Kommentar von felix.schweiter

Di., 19.03.2024 - 14:39

Lustig ist ja, dass die Dauerbeschwörung der freiheitsliebenden alten Eidgenossen in ihrem „Kampf gegen fremde Richter und Vögte“ historisch gesehen das genaue Gegenteil der Totalblockade gegen die EU bedeutet: Die Innerschweizer hatten damit, dass sie die Gotthardroute als direkte Verbindung des deutschen und des römischen Teils des Reiches garantierten, 1231/1240 die Reichsunmittelbarkeit in einem Freibrief von Kaiser Friedrich II. erhalten.
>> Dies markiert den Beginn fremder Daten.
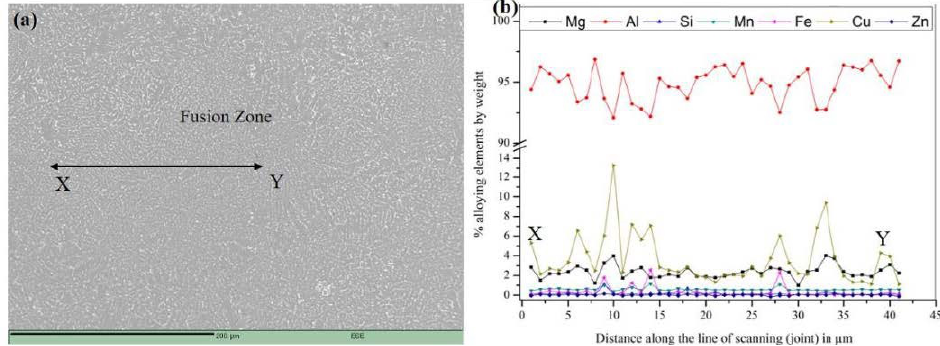
Figure 10. EPMA in FZ ( a ) BSE microstructure; ( b ) elemental distribution along path X.Y.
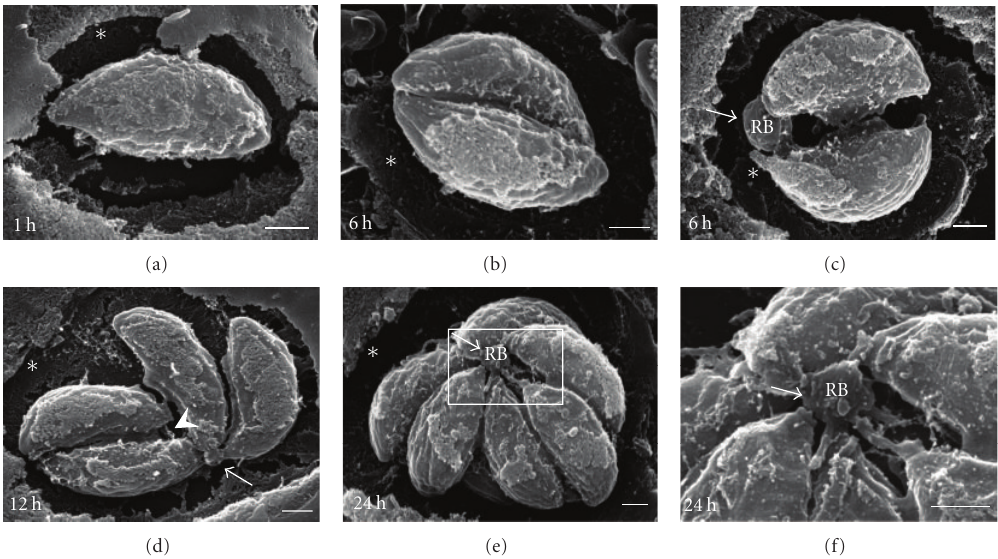
Figure 6: The intravacuolar MNN plays a structural role in keeping parasites tightly organized as “rosettes” during endodiogeny. (a–f) SEM- Tanaka micrographs of MDCK cells, infected by Δ GRA2 mutant for 1, 6, 12, and 24h, show loss of the MNN and alteration of interparasite cohesion within the PV. Arrows in (c–f) indicate residual amorphous and fibrous material at the parasites posterior end instead of the typical RB. Arrowheads in (d) show membranous fibers linking parasites together and to the PVM. Asterisks in (a–f) indicate an apparent empty space at the PV’s periphery. Bar = 1 µ m.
Sie waren also direkt dem Kaiser unterstellt, was die benachbarte Fürstenfamilie von Habsburg im Aargau nicht akzeptieren wollte. Diese trachtete vielmehr danach, die Kontrolle über die Ost- und Zentralschweiz, die sie als ihre Stammlande betrachtete, zu erlangen oder zu bewahren. Die Mutter Rudolfs I. von Habsburg, der 1273 der erste deutsch-römische König des Hauses Habsburg wurde, war Heilwig, Gräfin von Kyburg, eine Zürcher Unterländerin. Die Innerschweizer wehrten sich also gegen die Übergriffe einer reichen Familie aus der Nachbarschaft und vertrauten dabei auf den Schutz des Kaisers. Auf heute übertragen bedeutete dies, dass wir freiheitsliebende Schweizer:innen uns vor den Übergriffen rechtsextremer Schweizer Millionär:innen schützen, indem wir uns mit der EU verbünden.